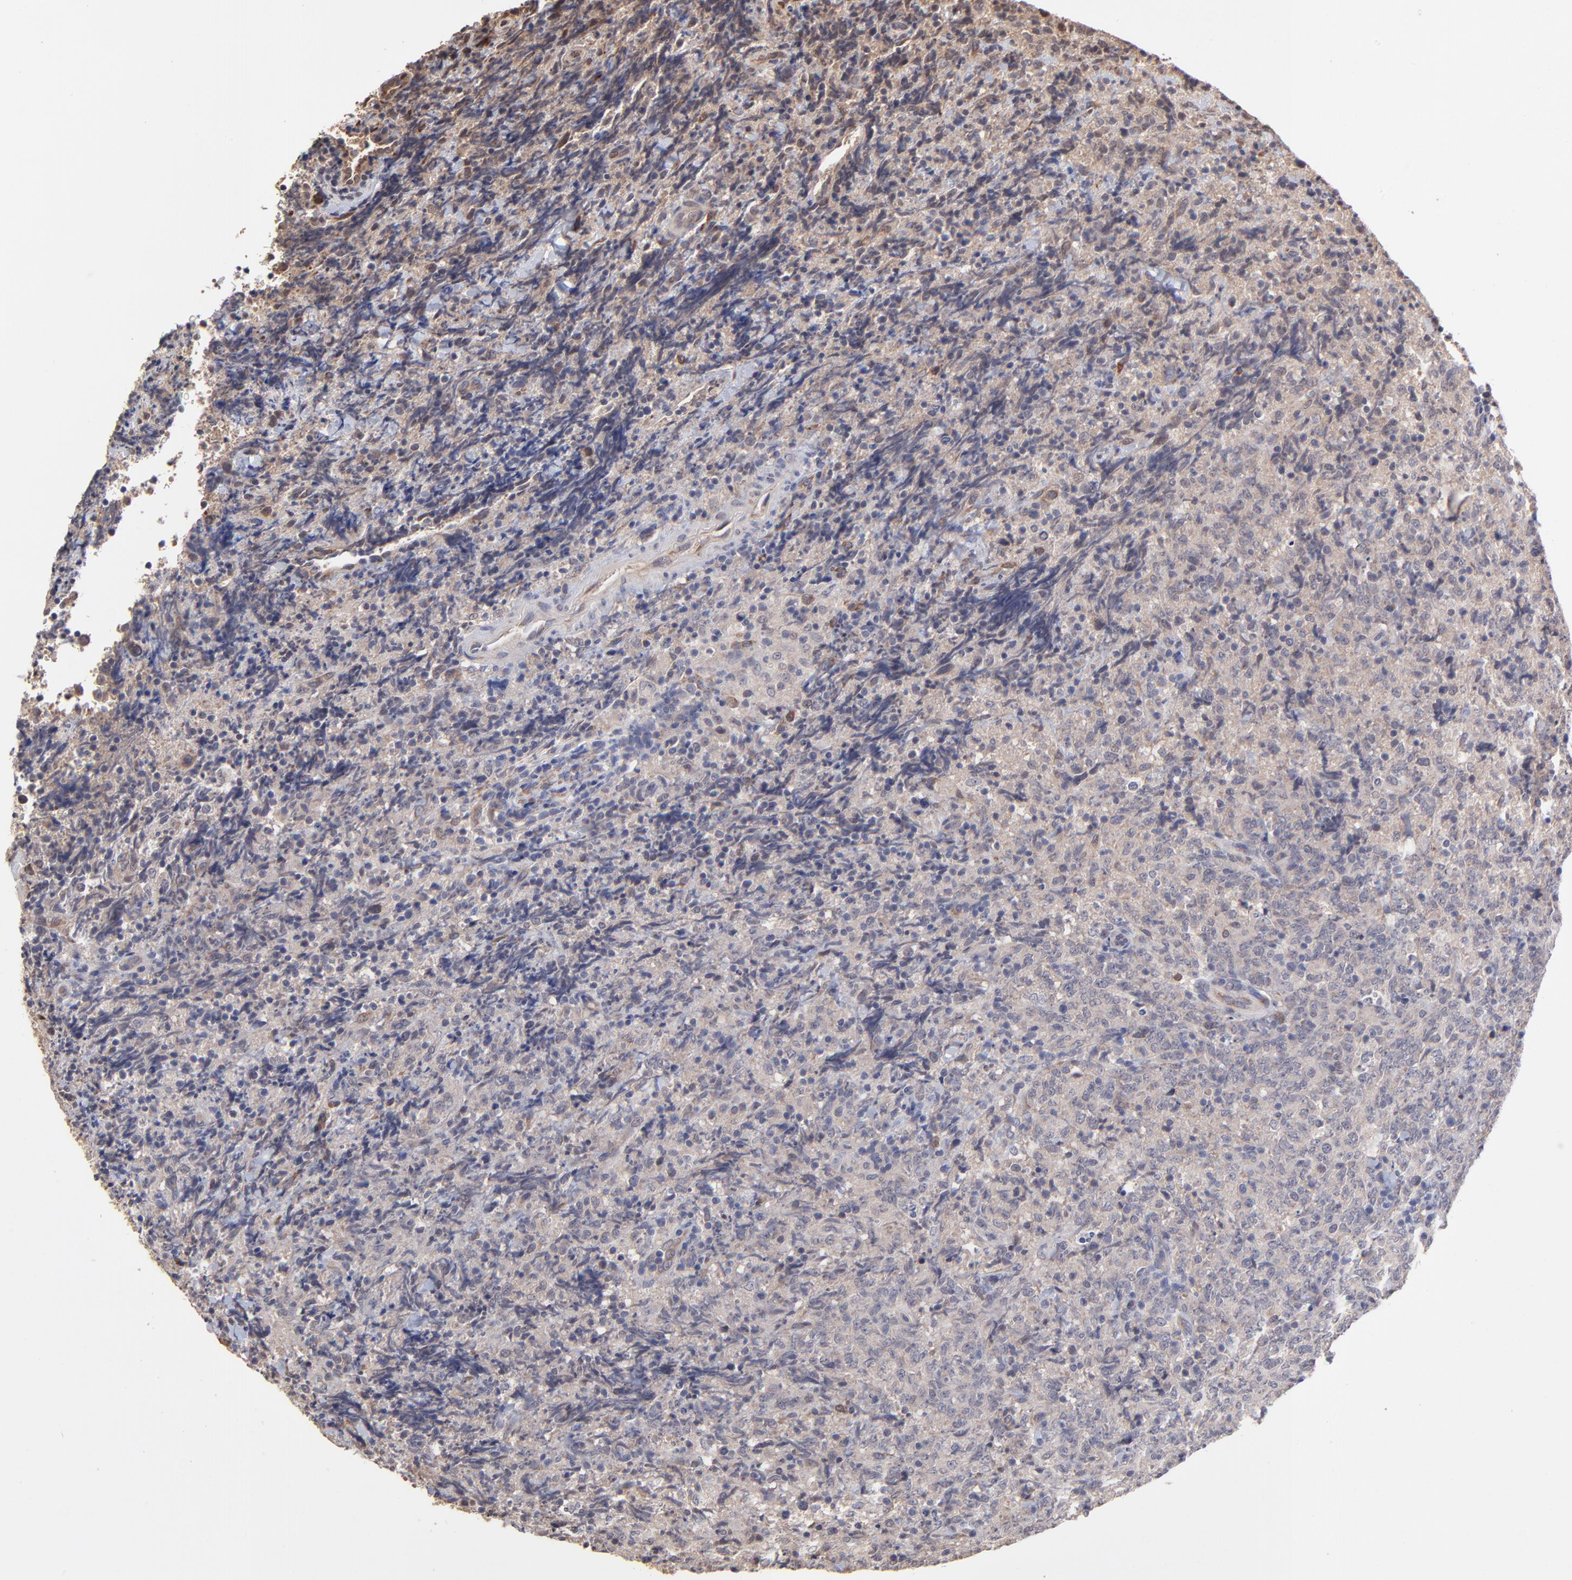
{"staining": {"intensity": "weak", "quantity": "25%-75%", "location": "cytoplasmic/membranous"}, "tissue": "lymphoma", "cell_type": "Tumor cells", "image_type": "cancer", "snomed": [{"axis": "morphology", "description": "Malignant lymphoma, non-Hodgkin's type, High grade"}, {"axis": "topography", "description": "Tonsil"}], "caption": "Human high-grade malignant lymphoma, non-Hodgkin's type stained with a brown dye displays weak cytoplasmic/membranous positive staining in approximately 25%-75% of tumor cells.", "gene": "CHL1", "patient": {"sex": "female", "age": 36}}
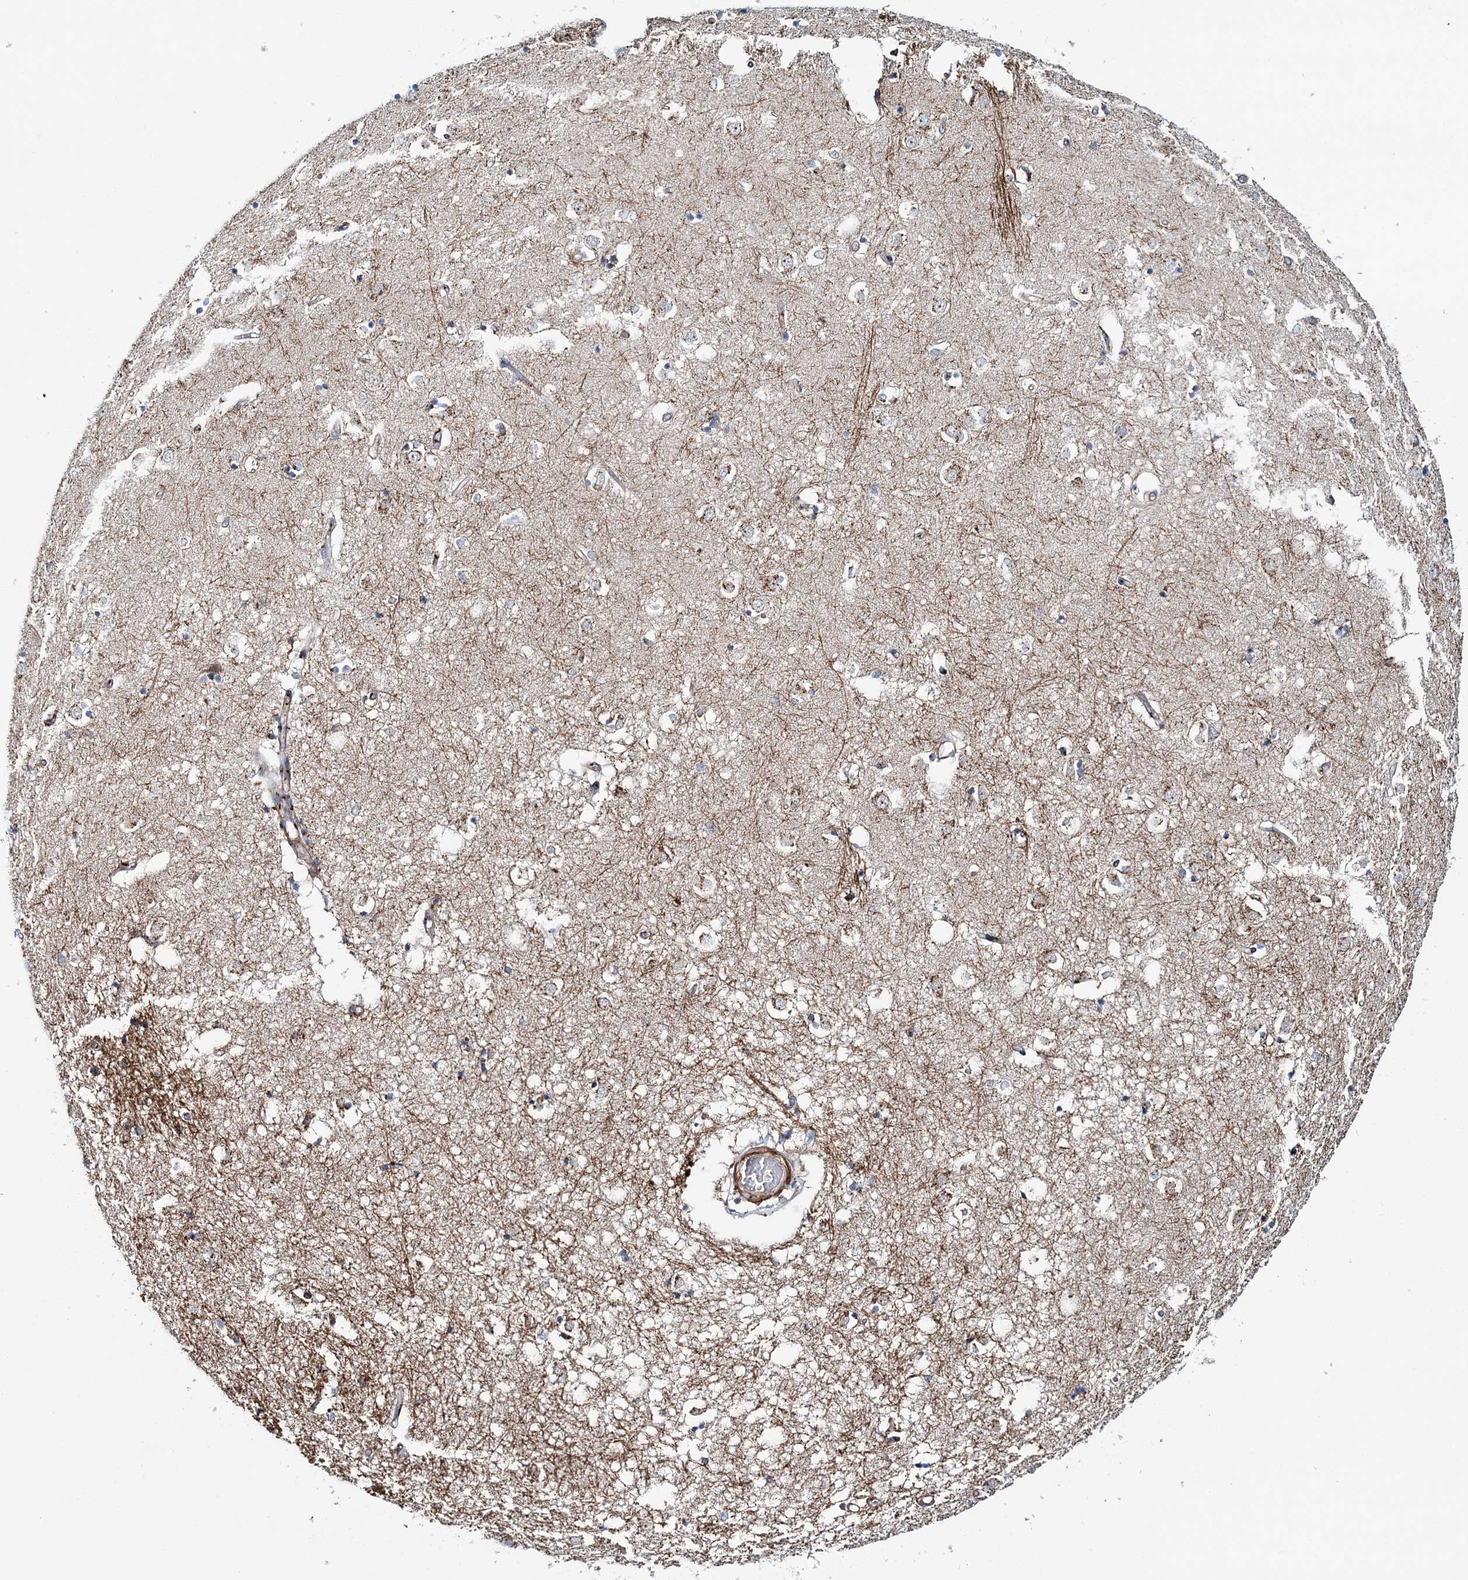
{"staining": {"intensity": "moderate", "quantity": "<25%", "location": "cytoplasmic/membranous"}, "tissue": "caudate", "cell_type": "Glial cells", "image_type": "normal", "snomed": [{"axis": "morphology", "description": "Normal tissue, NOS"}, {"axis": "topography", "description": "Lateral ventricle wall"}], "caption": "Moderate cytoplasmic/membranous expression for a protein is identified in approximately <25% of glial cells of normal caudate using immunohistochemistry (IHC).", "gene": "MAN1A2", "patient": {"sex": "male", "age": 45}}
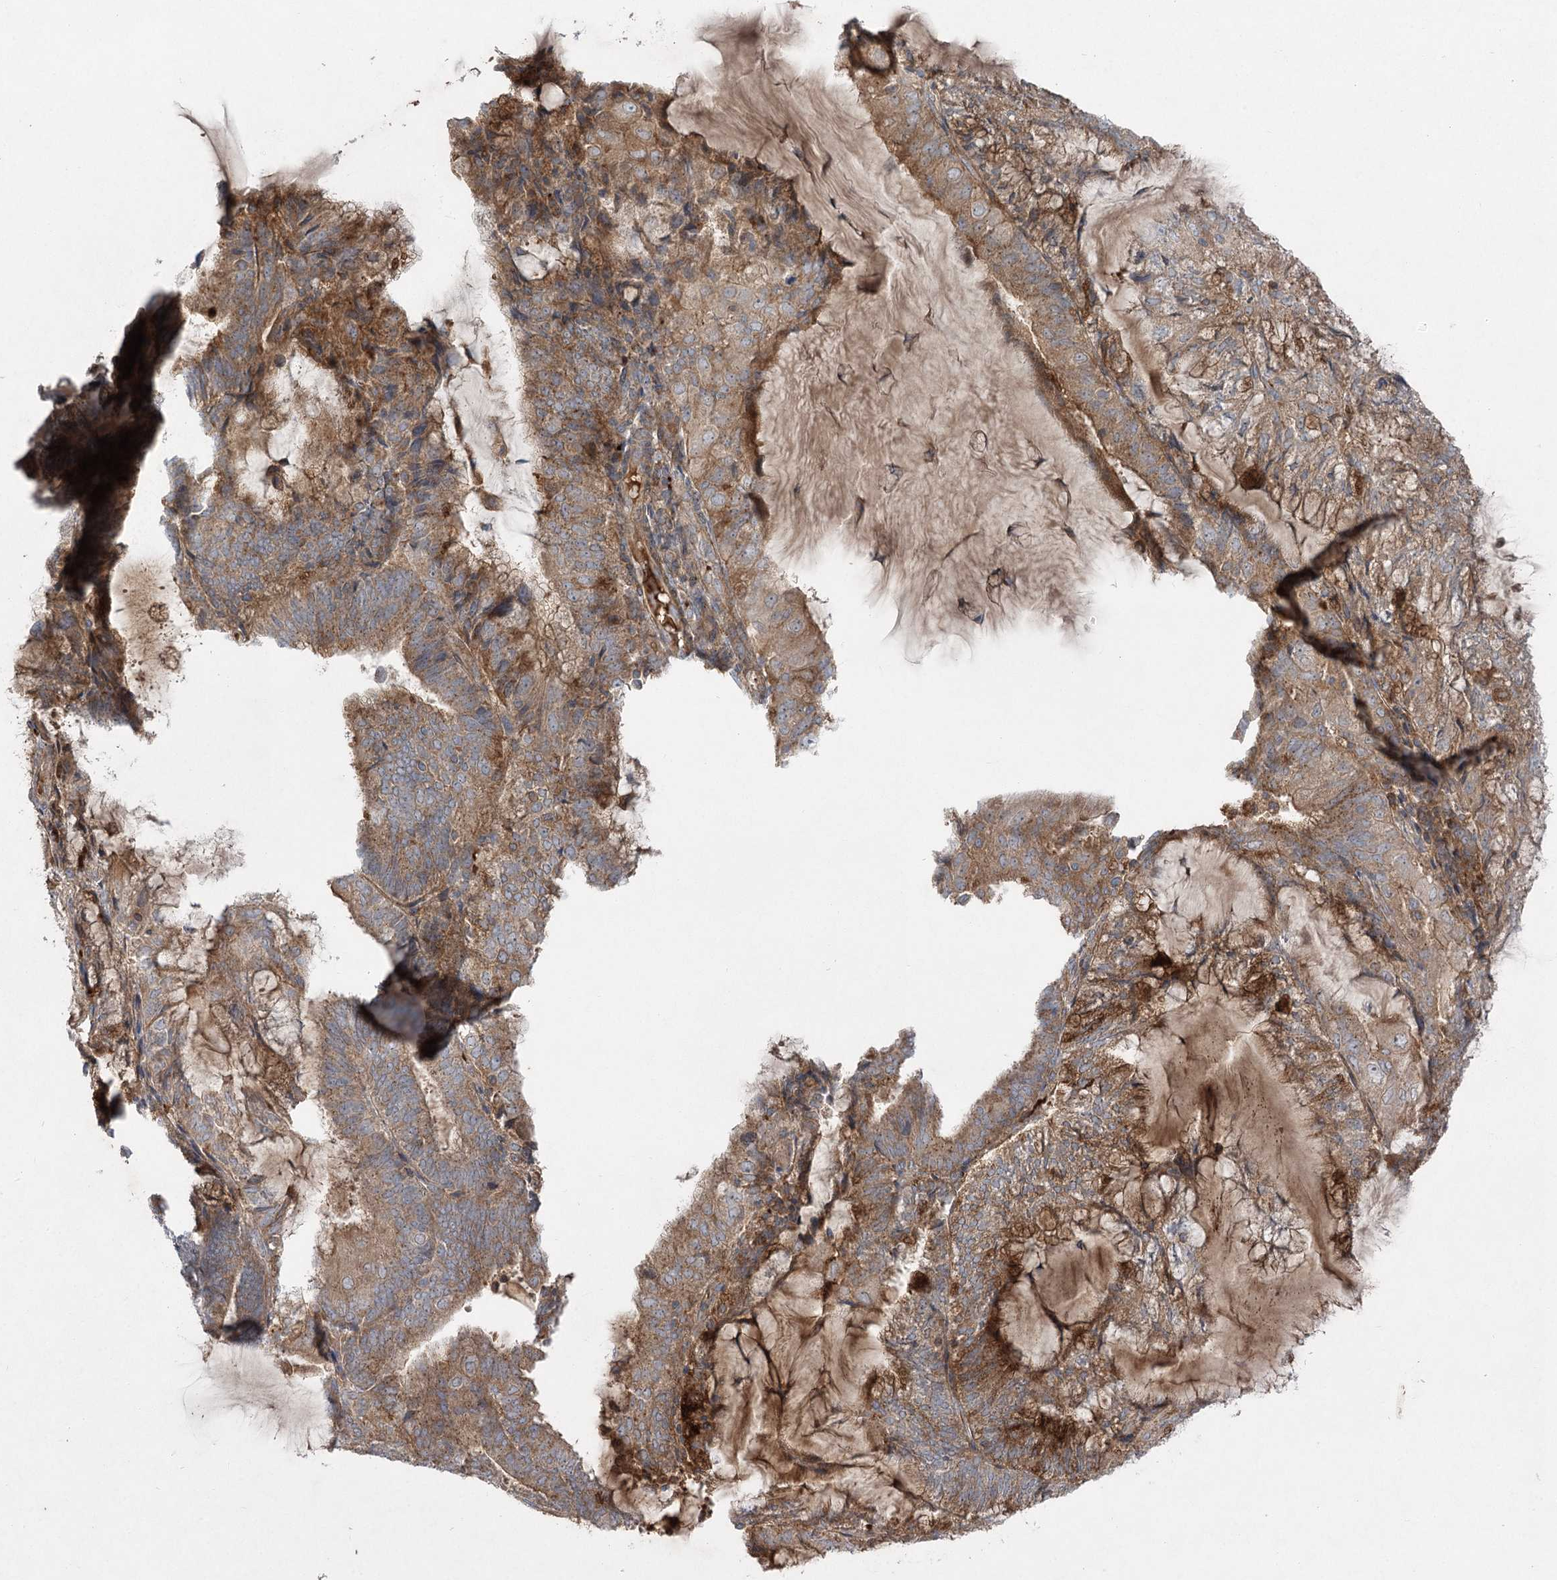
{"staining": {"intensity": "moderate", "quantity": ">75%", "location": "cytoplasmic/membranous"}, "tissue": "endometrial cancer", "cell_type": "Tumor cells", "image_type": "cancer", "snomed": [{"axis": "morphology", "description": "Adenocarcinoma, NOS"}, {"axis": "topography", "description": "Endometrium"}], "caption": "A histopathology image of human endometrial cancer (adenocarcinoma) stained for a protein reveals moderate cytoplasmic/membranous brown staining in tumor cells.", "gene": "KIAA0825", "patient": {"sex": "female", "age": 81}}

What needs to be done
Exclude all images and return the listing word for word.

Task result
{"staining": {"intensity": "weak", "quantity": "25%-75%", "location": "cytoplasmic/membranous"}, "tissue": "lymphoma", "cell_type": "Tumor cells", "image_type": "cancer", "snomed": [{"axis": "morphology", "description": "Malignant lymphoma, non-Hodgkin's type, High grade"}, {"axis": "topography", "description": "Tonsil"}], "caption": "Human high-grade malignant lymphoma, non-Hodgkin's type stained with a brown dye displays weak cytoplasmic/membranous positive staining in approximately 25%-75% of tumor cells.", "gene": "CHL1", "patient": {"sex": "female", "age": 36}}
{"staining": {"intensity": "moderate", "quantity": "<25%", "location": "cytoplasmic/membranous"}, "tissue": "caudate", "cell_type": "Glial cells", "image_type": "normal", "snomed": [{"axis": "morphology", "description": "Normal tissue, NOS"}, {"axis": "topography", "description": "Lateral ventricle wall"}], "caption": "Moderate cytoplasmic/membranous expression for a protein is identified in approximately <25% of glial cells of normal caudate using immunohistochemistry (IHC).", "gene": "MAN1A2", "patient": {"sex": "male", "age": 45}}
{"staining": {"intensity": "moderate", "quantity": ">75%", "location": "cytoplasmic/membranous"}, "tissue": "endometrial cancer", "cell_type": "Tumor cells", "image_type": "cancer", "snomed": [{"axis": "morphology", "description": "Adenocarcinoma, NOS"}, {"axis": "topography", "description": "Endometrium"}], "caption": "A histopathology image of human endometrial cancer (adenocarcinoma) stained for a protein reveals moderate cytoplasmic/membranous brown staining in tumor cells.", "gene": "KIAA0825", "patient": {"sex": "female", "age": 81}}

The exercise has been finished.